Representatives of Touching Lives Initiative fronted by life coach and philanthropist, Rabison Shumba, approached the hospital so they could assist in purchasing the required instruments and medications, but got a tongue-lashing from the nurses, one of whom asked them bluntly how they knew if the babies were going survive.

Patience said the nurses had asked her family to look for a particular size of the tubes and when her husband brought them, they said they were the wrong size.

“When I went for one of the visits I found the tubes inserted. I do not know where they came from,” she said, adding that it was painful not to hold her babies as they lay battling for life.

“On another occasion I found one of the babies with what looked like blood in her mouth.”

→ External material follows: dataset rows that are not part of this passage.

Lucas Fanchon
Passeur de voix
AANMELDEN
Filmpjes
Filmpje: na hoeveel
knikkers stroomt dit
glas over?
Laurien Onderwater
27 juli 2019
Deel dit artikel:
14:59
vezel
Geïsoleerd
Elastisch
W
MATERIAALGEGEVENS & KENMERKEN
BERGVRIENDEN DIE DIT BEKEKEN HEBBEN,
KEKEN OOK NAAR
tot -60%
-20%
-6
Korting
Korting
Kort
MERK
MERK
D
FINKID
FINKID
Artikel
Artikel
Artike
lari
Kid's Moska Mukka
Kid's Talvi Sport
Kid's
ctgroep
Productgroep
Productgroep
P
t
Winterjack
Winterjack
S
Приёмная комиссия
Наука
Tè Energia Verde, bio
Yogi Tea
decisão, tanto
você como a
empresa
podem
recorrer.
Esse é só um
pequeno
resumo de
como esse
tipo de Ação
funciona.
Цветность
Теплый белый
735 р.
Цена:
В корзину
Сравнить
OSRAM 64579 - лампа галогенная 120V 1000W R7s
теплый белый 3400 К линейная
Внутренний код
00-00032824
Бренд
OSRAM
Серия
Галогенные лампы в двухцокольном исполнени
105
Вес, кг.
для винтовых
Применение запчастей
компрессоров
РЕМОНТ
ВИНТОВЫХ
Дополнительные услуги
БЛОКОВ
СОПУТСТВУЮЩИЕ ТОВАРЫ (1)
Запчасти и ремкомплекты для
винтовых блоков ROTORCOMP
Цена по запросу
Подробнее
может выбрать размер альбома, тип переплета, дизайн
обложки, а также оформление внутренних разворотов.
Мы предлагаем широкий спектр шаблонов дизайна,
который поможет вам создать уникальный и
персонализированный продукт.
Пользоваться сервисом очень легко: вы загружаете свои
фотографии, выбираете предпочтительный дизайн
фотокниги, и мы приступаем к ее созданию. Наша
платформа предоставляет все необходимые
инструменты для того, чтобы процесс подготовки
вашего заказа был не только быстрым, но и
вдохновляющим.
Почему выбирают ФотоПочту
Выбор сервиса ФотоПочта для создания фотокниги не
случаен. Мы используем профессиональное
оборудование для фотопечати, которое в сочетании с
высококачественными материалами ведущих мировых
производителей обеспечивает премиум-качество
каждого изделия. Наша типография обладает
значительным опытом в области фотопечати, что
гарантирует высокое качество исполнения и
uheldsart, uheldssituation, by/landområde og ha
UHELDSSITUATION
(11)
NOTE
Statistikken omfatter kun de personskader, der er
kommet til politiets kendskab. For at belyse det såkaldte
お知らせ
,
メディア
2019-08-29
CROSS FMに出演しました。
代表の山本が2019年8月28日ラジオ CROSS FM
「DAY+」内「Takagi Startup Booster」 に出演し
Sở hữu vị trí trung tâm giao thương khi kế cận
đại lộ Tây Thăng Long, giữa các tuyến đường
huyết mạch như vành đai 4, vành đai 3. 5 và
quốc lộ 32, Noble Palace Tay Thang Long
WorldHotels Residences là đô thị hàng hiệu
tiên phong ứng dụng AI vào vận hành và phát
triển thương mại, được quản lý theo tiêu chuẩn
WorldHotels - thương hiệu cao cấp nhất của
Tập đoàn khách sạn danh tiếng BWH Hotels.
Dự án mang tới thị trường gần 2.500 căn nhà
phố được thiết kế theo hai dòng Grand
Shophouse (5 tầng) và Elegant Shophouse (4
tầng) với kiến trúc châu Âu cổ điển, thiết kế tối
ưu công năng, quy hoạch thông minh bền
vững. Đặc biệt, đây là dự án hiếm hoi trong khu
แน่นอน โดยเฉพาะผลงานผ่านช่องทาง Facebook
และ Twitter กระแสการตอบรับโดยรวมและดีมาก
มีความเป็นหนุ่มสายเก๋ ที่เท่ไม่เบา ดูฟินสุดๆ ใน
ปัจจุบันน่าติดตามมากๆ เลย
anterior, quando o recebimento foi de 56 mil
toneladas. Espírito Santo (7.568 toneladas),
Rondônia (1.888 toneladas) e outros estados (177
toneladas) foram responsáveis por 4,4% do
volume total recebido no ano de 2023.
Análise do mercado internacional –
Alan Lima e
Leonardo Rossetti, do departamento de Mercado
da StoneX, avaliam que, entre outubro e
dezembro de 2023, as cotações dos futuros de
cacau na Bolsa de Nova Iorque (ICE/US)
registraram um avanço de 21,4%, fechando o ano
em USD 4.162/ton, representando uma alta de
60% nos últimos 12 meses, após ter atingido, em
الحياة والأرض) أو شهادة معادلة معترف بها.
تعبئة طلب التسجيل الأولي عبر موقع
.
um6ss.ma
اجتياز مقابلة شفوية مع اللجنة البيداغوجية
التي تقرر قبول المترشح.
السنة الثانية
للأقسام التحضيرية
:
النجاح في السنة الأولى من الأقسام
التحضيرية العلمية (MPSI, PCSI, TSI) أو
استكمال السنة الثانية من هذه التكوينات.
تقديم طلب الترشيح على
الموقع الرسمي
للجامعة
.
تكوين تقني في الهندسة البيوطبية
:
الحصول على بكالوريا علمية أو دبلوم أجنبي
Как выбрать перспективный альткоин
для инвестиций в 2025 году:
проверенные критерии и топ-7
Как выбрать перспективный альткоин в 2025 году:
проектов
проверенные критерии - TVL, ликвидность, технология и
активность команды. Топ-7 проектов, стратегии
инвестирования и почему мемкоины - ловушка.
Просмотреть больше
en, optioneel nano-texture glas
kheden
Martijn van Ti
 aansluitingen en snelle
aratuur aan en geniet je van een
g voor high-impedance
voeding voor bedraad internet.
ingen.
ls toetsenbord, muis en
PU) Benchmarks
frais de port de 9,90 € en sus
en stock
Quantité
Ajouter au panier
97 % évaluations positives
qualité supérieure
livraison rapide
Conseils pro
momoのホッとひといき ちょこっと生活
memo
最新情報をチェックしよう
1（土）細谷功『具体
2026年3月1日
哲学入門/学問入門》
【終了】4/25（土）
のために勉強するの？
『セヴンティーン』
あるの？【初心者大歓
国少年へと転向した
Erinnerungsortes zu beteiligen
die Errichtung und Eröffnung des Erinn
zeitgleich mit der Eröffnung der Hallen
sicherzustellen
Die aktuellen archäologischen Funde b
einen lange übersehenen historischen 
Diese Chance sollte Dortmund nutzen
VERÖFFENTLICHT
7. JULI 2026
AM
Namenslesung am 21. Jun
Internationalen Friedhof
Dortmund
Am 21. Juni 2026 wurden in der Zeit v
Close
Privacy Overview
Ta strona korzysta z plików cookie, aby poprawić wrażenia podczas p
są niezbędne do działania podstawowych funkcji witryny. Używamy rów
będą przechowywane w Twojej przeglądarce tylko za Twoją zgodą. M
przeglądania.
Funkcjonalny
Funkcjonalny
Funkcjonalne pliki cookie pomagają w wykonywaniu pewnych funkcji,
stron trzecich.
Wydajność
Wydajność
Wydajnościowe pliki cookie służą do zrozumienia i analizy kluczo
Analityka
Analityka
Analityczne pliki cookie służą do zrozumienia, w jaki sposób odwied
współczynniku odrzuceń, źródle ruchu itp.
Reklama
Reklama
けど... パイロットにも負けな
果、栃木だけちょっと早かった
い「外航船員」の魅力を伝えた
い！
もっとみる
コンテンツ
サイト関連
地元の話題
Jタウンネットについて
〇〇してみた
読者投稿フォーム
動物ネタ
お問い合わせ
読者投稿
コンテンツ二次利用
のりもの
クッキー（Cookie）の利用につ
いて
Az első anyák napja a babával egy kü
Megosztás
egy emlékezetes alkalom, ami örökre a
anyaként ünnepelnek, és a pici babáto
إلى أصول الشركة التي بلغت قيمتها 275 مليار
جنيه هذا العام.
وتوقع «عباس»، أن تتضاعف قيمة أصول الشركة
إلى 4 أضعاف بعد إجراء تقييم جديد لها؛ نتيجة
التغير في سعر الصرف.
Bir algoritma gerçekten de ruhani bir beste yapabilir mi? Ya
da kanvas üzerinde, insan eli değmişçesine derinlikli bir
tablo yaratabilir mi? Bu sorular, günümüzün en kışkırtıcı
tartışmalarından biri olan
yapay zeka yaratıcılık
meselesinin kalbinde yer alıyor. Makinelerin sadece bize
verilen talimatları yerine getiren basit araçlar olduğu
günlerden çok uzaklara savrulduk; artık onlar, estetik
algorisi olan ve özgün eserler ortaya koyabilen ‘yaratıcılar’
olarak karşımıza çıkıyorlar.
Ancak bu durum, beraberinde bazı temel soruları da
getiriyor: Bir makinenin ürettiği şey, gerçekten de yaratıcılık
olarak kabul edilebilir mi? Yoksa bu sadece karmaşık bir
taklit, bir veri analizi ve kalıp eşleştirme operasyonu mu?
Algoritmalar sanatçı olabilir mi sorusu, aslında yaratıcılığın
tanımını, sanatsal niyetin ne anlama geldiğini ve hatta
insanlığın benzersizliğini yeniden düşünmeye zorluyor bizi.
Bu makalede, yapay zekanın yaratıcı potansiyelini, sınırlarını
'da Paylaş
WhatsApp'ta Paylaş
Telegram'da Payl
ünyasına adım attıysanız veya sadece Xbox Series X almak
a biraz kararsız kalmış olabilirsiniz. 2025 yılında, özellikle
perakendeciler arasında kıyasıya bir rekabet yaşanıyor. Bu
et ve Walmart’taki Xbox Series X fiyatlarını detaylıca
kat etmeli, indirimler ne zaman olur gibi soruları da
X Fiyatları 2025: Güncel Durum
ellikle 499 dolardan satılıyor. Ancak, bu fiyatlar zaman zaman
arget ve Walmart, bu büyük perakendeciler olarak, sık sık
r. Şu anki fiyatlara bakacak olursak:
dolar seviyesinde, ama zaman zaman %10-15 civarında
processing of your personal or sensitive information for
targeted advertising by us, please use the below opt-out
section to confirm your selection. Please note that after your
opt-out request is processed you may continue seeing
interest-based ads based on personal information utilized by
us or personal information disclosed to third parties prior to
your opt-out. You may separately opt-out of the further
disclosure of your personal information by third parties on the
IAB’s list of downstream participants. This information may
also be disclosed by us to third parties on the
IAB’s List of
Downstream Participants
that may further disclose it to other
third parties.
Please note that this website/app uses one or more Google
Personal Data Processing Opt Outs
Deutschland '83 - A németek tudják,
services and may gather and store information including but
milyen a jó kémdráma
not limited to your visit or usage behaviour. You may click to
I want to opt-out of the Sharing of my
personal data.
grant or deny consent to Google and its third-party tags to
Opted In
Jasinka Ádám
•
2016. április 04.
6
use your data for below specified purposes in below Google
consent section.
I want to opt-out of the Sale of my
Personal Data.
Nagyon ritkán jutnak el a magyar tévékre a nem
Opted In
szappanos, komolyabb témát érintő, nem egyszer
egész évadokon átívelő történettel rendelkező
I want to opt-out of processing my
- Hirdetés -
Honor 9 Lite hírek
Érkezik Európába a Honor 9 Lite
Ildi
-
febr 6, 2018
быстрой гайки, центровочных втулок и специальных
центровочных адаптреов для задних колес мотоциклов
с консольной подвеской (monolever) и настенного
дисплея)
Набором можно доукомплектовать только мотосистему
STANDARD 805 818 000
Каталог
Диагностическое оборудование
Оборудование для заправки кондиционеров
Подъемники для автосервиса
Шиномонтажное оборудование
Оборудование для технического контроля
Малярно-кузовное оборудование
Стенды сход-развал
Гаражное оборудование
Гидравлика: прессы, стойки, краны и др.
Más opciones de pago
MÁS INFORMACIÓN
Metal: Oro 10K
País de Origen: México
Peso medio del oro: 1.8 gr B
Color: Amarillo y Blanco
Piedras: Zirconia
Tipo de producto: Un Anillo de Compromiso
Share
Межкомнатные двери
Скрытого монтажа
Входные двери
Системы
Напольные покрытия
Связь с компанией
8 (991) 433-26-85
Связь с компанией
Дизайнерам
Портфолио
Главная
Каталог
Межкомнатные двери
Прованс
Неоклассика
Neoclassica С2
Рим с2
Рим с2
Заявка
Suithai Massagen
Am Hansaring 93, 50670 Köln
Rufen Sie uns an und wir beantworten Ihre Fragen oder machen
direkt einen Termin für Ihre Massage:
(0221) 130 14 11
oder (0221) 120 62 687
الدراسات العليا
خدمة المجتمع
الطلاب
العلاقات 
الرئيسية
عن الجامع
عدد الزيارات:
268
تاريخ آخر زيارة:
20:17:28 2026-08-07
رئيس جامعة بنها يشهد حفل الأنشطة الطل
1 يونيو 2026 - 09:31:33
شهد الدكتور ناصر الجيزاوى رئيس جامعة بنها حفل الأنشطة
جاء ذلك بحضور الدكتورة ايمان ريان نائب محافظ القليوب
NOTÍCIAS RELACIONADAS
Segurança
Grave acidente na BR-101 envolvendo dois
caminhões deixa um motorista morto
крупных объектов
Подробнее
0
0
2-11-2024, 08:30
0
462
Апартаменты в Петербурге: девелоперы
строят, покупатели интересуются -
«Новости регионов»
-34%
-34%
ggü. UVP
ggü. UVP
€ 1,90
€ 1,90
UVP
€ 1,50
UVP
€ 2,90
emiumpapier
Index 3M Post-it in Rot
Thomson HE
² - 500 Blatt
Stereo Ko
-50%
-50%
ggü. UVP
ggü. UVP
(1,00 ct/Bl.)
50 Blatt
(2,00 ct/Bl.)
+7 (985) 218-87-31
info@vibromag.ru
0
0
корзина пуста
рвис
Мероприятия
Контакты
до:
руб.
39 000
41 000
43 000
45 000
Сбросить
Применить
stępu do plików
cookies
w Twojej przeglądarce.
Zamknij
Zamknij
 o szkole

A nurse confirmed it was blood but would not proffer any explanation. The babies started turning yellow and the staff told her it was due to lack of milk. Four days after delivery, Patience was informed that one of the babies was in a critical condition.

“When I received a phone call from the neo-natal ward in the middle of the night I just knew,” she said, adding that they now pinned their hopes on the sole survivor.

But their hopes were dashed when, a day later, Patience found nurses frantically trying to resuscitate the baby. Fearful of losing the last of her triplets she asked what was going on.

“They rudely told me to sit down and that it was not my place to ask,” she said. “I later received a phone call from the nursery… I had that sinking feeling again that my baby was no more.”

Within a week Patience had lost all her babies. She is still struggling to reconcile her feelings.

“Losing my babies was bad enough, but the treatment I received from the staff was a shock to me and no one deserves it,” she said in a broken voice laden with sadness only a grieving mother knows.

The hospital’s public relations officer, Violet Hlupeki, appeared to be unaware of the case when contacted for comment, but later asked that questions be put in writing. She had not responded by the time of going to print.